_Material for this task_
_____

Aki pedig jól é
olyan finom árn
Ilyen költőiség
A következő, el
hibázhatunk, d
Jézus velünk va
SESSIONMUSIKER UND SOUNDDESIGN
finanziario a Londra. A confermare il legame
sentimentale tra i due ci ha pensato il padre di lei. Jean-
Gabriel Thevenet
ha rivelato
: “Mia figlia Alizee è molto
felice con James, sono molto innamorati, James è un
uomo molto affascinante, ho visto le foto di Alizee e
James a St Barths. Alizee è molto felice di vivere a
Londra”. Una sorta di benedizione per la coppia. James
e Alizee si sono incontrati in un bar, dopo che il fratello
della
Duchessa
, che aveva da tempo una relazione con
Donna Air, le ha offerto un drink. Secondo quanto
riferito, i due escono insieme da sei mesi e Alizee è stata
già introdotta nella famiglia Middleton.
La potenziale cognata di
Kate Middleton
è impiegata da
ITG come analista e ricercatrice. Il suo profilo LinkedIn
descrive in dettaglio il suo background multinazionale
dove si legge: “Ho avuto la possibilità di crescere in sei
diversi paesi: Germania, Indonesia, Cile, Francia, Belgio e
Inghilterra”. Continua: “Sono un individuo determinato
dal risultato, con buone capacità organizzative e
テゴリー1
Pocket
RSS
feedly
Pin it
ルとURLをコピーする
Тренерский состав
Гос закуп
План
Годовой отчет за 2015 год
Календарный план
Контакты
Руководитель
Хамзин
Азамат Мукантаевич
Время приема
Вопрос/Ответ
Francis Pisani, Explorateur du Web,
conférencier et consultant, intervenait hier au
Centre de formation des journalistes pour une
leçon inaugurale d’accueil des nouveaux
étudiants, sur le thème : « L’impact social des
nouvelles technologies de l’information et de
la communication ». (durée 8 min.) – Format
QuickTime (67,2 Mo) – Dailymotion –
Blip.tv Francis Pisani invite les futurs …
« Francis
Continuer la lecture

_____

_Exercise_
Work out how many lines in the entries above include the word "Middleton". Respond with only the number.

_Final answer_
2